Amazon EMR 7.7.0 - Hadoop release notes

Amazon EMR 7.7.0 - Hadoop changes

Type Description

New Feature

Optimize S3A GlobStatus Call With S3 Prefix Listing

Backport

YARN-7327: Enable asynchronous scheduling by default for capacity scheduler

Backport

YARN-10058: Handle uncaught exception for async-scheduling threads to prevent scheduler hangs

Backport

YARN-11732: Fix potential NPE when calling SchedulerNode#reservedContainer for CapacityScheduler

Backport

YARN-11560: Fix NPE bug when multi-node enabled with schedule asynchronously

Backport

YARN-11191: Fix potentional deadlock in GlobalScheduler refreshQueues

Backport

YARN-11041: Replace all occurences of queuePath with the new QueuePath class

Backport

YARN-11660: Fix performance regression for SingleConstraintAppPlacementAllocator

Backport

HADOOP-19116: Update to zookeeper client 3.8.4 due to CVE-2024-23944.

Backport

HADOOP-19115: Upgrade to nimbus-jose-jwt 9.37.2 due to CVE-2023-52428.

Backport

HADOOP-19024: Use bouncycastle jdk18 1.77

Backport

HADOOP-19123: Update to commons-configuration2 2.10.1 due to CVE

Backport

HADOOP-19114: Upgrade to commons-compress 1.26.1 due to CVEs

Backport

HADOOP-19237: Upgrade to dnsjava 3.6.1 due to CVEs

New Feature

Add S3 request auditing to S3A

Backport

HADOOP-17609: Make SM4 support optional for OpenSSL native code

Backport

HADOOP-18583: hadoop checknative fails to load openssl 3.x

New Feature

Add support for S3A Role Mappings

Amazon EMR 7.7.0 - Hadoop features

  • Asynchronous container scheduling is made the default scheduling strategy for the capacity scheduler, designed to optimize container allocation speed.

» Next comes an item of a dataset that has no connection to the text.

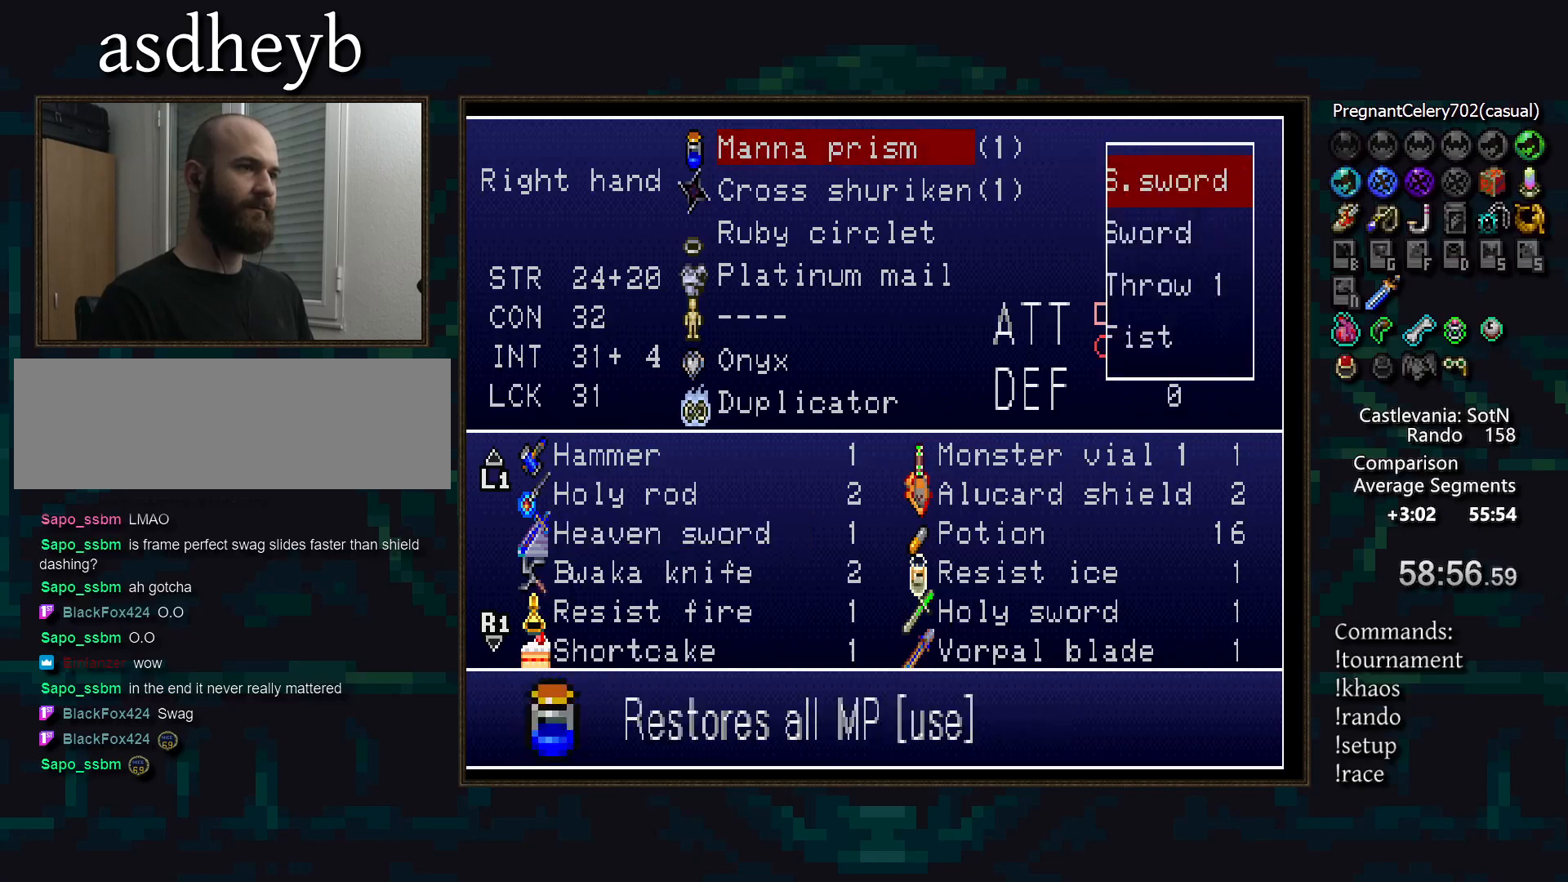
{"buttons": [], "events": [[283, "DPAD_UP", "down"], [383, "DPAD_UP", "up"]]}
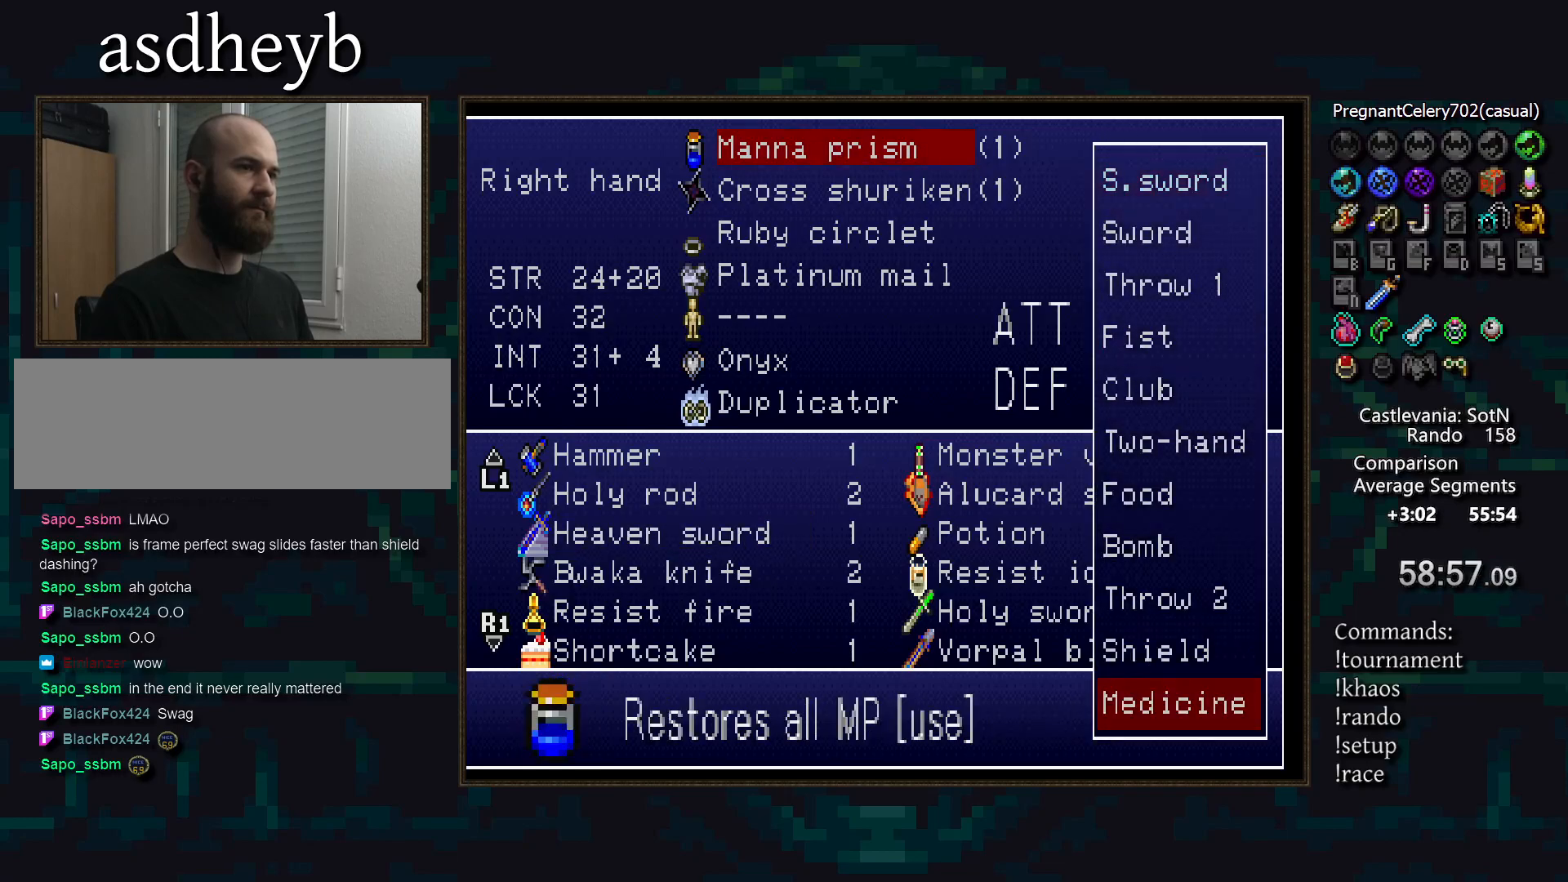
{"buttons": [], "events": [[33, "CROSS", "down"], [167, "CROSS", "up"]]}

  • S3A filesystem introduces an optimization for glob status calls using S3 prefix listing to accelerate list operations. By default, this feature is disabled and can be enabled by configuring fs.s3a.prefix.listing.in.glob.status.enabled=true in the core-site.xml file. When enabled, the optimization allows server-side filtering for globstatus calls like fs.globstatus("s3://bucket/a*"), improving list performance by by listing only the objects starting with "a".

  • Add S3 request auditing to S3A, when enabled the information from fileSystemOwner object is used to populate the userAgent string with the user and user group fields making the S3 requests.

  • S3A adds support for Role mappings which helps determine which IAM role to use based on users, groups, or S3 prefixes.